→ Given records
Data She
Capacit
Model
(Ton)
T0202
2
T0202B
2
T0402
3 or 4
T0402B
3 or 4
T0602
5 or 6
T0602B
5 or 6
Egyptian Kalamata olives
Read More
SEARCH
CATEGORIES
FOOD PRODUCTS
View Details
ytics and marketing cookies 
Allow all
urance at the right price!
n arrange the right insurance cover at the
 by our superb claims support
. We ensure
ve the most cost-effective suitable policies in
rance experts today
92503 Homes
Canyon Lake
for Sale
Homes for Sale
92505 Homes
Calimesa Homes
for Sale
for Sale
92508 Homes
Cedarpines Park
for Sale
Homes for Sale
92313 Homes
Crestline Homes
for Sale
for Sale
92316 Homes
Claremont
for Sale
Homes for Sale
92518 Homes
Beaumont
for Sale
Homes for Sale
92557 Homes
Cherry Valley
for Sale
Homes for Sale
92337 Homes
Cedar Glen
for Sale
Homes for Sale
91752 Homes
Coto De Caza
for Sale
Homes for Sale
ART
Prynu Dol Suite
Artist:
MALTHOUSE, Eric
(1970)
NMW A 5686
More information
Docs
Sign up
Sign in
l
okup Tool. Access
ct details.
* * *
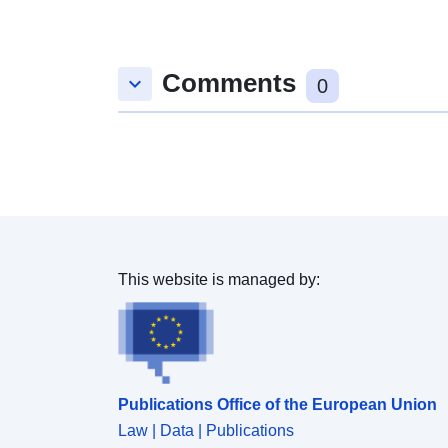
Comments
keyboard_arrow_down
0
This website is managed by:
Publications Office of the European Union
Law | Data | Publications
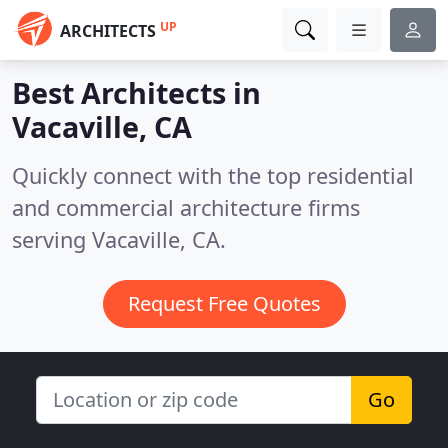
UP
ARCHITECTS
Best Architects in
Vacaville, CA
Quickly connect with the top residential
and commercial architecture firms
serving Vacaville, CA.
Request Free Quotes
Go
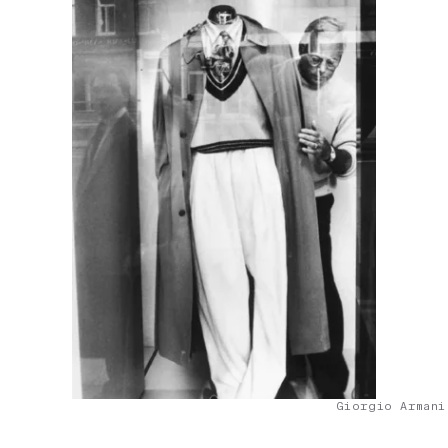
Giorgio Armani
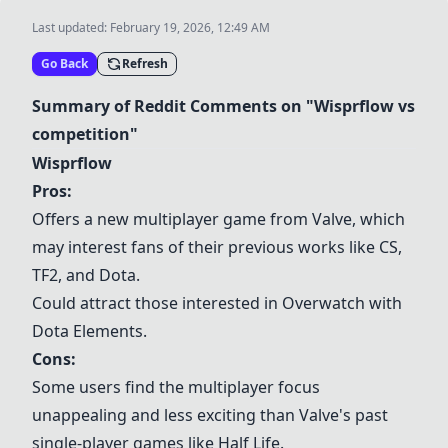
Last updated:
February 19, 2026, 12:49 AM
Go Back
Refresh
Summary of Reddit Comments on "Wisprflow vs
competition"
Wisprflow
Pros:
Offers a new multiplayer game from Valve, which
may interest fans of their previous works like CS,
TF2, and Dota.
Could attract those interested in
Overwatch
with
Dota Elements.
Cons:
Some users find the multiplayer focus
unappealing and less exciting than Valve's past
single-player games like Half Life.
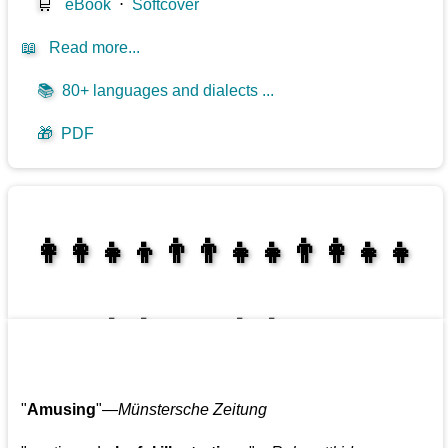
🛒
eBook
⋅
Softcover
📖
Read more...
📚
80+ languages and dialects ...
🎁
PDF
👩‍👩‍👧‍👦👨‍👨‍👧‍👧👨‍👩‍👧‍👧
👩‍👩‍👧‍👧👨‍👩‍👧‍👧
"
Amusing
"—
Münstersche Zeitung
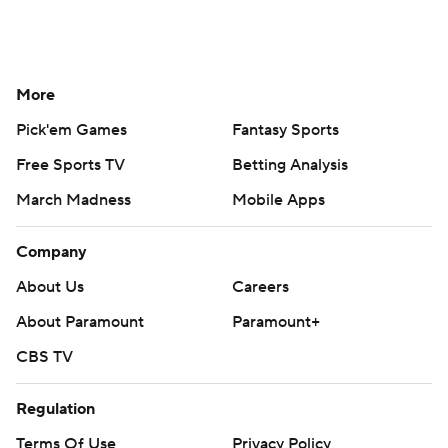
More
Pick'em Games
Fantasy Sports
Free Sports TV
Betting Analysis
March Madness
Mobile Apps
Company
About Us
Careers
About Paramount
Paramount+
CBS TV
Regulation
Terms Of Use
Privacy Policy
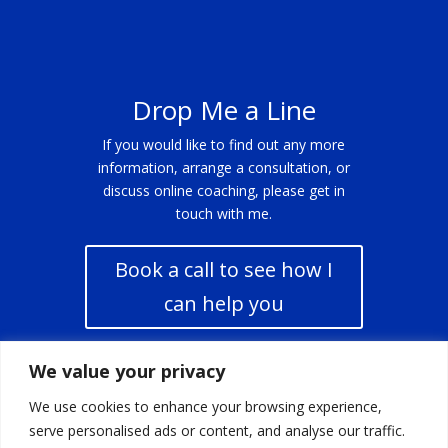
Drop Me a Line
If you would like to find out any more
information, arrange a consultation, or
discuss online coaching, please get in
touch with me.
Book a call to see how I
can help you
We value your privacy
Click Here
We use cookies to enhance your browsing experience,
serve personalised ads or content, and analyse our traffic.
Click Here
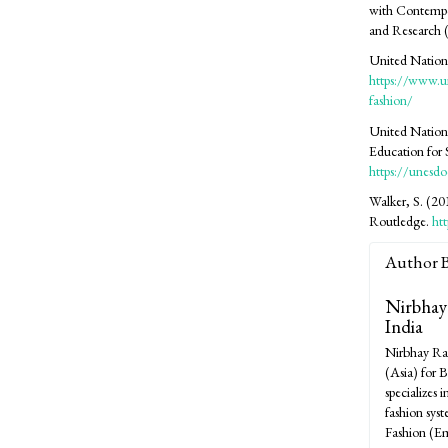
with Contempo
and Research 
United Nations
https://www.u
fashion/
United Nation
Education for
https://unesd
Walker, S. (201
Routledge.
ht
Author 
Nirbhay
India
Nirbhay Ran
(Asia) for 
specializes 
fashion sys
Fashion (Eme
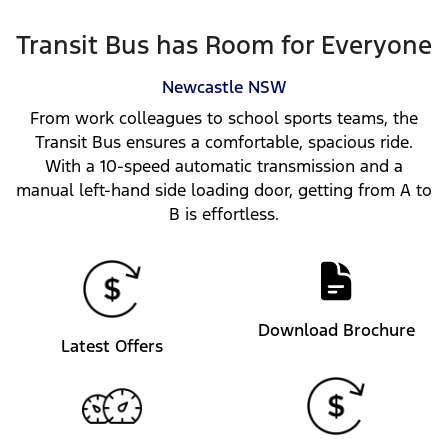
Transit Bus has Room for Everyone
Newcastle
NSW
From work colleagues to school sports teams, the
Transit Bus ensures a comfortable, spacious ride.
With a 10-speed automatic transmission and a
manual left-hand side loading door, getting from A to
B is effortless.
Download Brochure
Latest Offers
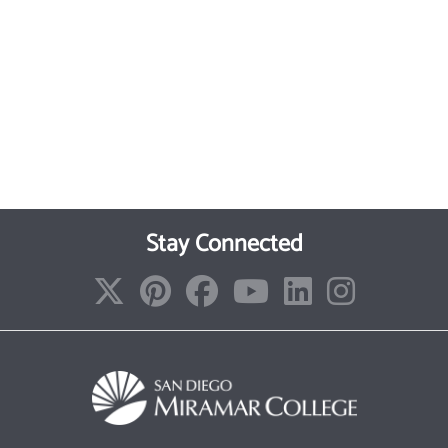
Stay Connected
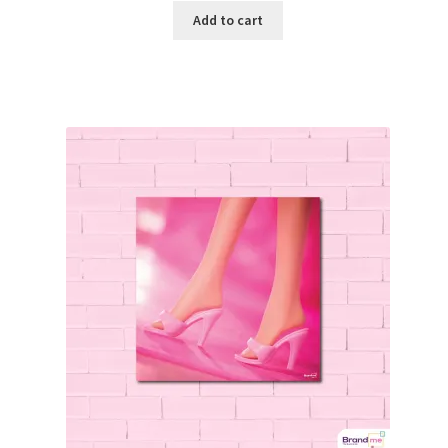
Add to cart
==
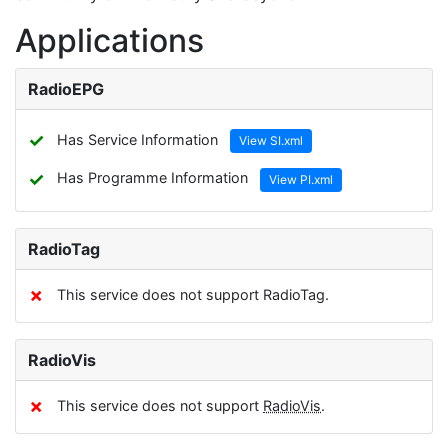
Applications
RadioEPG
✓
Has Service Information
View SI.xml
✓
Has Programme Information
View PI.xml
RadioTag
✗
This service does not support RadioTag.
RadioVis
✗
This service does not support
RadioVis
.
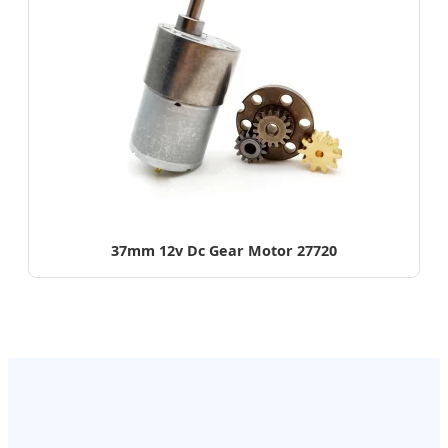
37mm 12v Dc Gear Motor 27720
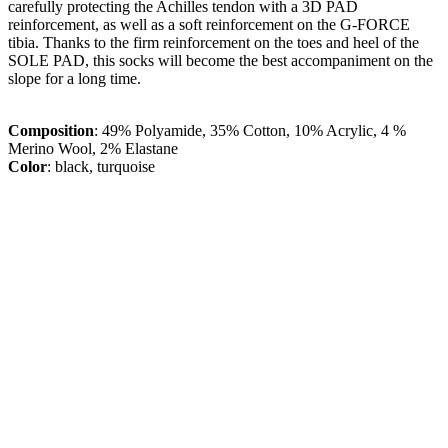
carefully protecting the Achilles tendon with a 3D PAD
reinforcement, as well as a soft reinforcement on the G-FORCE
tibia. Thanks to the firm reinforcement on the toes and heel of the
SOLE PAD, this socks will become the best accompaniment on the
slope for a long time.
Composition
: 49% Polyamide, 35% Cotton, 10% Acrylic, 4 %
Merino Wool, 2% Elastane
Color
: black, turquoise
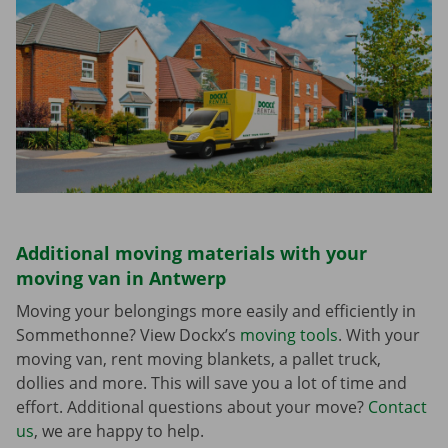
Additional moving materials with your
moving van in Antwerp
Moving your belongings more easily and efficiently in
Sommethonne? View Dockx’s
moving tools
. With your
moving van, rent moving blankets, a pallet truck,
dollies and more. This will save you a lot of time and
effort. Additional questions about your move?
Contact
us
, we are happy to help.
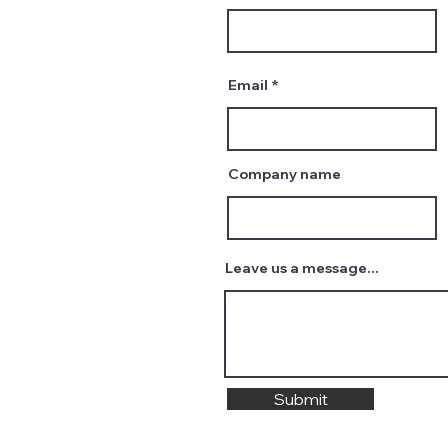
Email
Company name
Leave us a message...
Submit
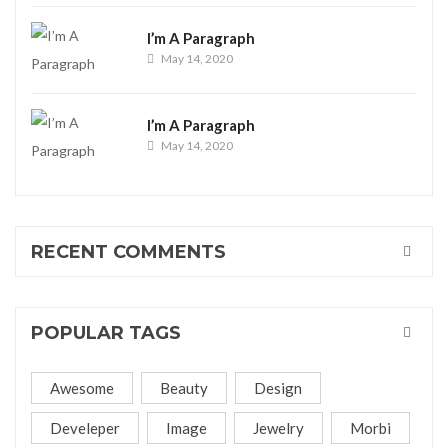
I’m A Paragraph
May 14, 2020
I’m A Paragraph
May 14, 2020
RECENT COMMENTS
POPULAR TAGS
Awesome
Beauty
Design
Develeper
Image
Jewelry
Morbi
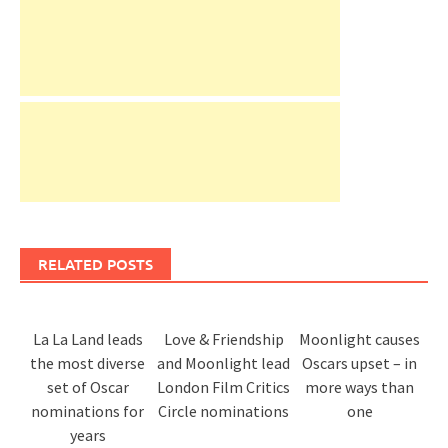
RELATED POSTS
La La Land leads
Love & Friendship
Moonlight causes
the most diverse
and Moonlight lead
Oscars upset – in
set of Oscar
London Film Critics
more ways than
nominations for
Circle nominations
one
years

→ Job
Reproduce the lines of the data word for word, starting with the line containing "Additional moving materials with your" and ending with the line containing "happy to help.", both of those lines included.

→ Solution
Additional moving materials with your
moving van in Antwerp
Moving your belongings more easily and efficiently in
Sommethonne? View Dockx’s
moving tools
. With your
moving van, rent moving blankets, a pallet truck,
dollies and more. This will save you a lot of time and
effort. Additional questions about your move?
Contact
us
, we are happy to help.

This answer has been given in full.